Job »
From the very first line of the records through the line that contains "For every layout", repeat everything exactly except the pictures, and add nothing.
*-*-*
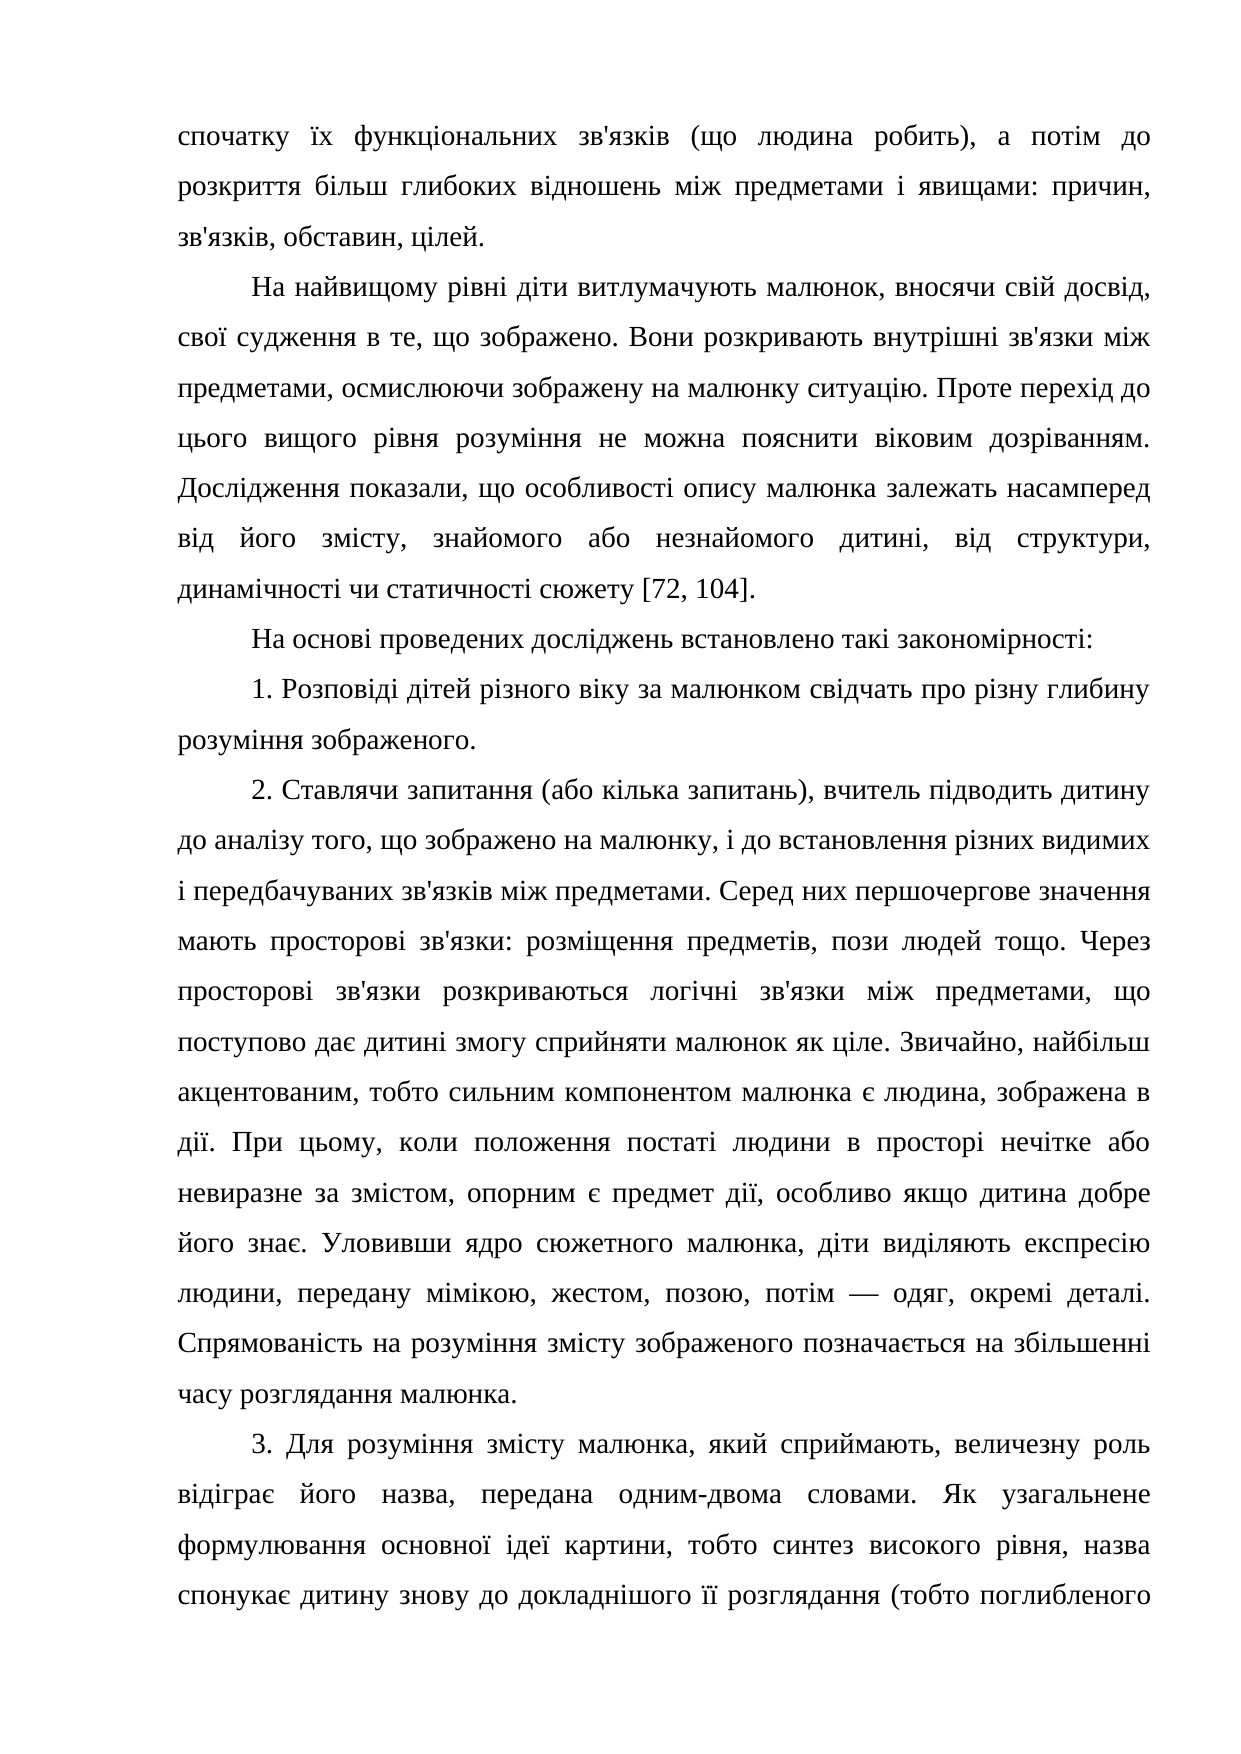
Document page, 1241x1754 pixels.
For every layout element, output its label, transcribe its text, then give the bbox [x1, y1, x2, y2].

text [177, 1426, 1152, 1611]
text 2. Ставлячи запитання (або кілька запитань), вчитель підводить дитину до аналізу того, що зображено на малюнку, і до встановлення різних видимих і передбачуваних зв'язків між предметами. Серед них першочергове значення мають просторові зв'язки: розміщення предметів, пози людей тощо. Через просторові зв'язки розкриваються логічні зв'язки між предметами, що поступово дає дитині змогу сприйняти малюнок як ціле. Звичайно, найбільш акцентованим, тобто сильним компонентом малюнка є людина, зображена в дії. При цьому, коли положення постаті людини в просторі нечітке або невиразне за змістом, опорним є предмет дії, особливо якщо дитина добре його знає. Уловивши ядро сюжетного малюнка, діти виділяють експресію людини, передану мімікою, жестом, позою, потім — одяг, окремі деталі. Спрямованість на розуміння змісту зображеного позначається на збільшенні часу розглядання малюнка. [177, 772, 1152, 1409]
text 1. Розповіді дітей різного віку за малюнком свідчать про різну глибину розуміння зображеного. [177, 672, 1152, 755]
text На найвищому рівні діти витлумачують малюнок, вносячи свій досвід, свої судження в те, що зображено. Вони розкривають внутрішні зв'язки між предметами, осмислюючи зображену на малюнку ситуацію. Проте перехід до цього вищого рівня розуміння не можна пояснити віковим дозріванням. Дослідження показали, що особливості опису малюнка залежать насамперед від його змісту, знайомого або незнайомого дитині, від структури, динамічності чи статичності сюжету [72, 104]. [177, 269, 1152, 604]
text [177, 118, 1152, 252]
text На основі проведених досліджень встановлено такі закономірності: [177, 621, 1152, 655]
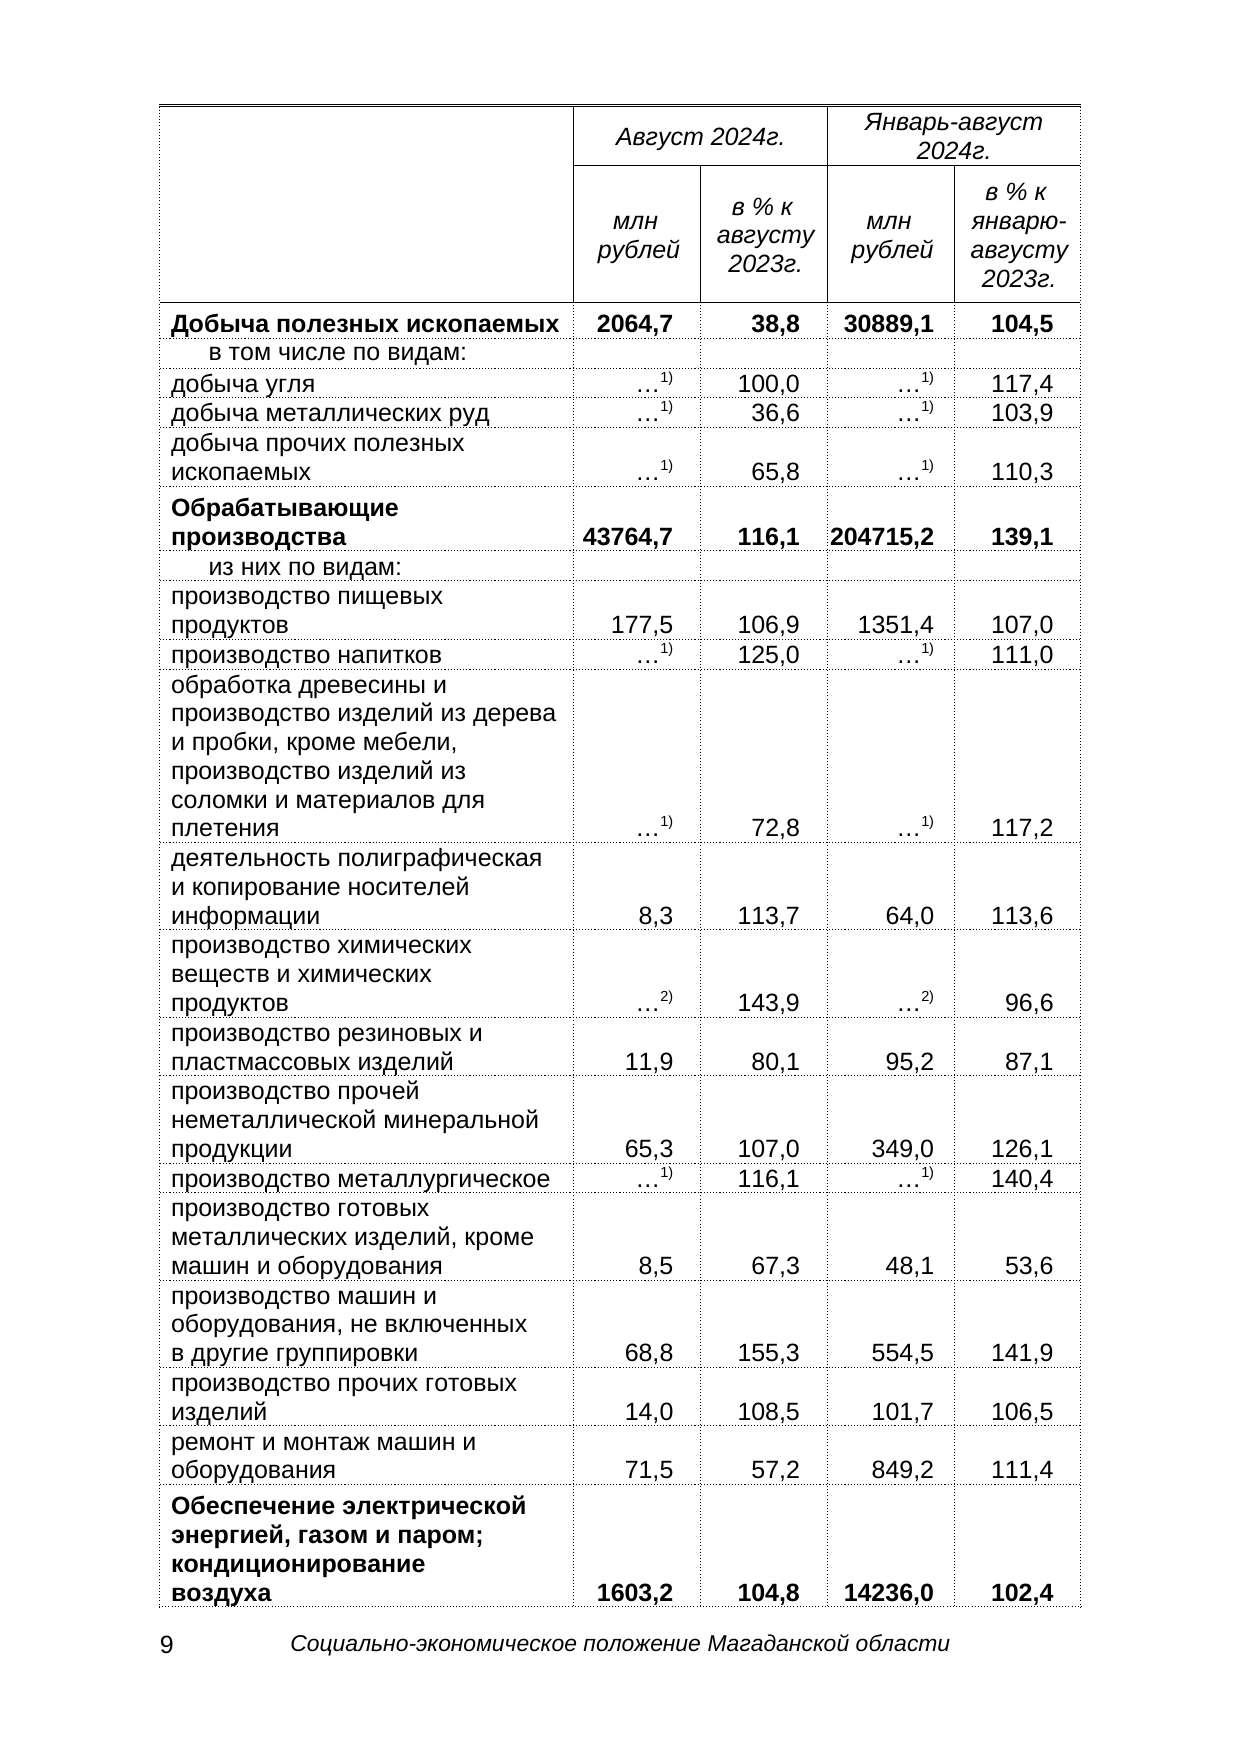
*-*-*
Written answer »
Document page, 1241x1754 pixels.
For every layout element, output its label, transcribe its text, then give the bbox [x1, y1, x2, y2].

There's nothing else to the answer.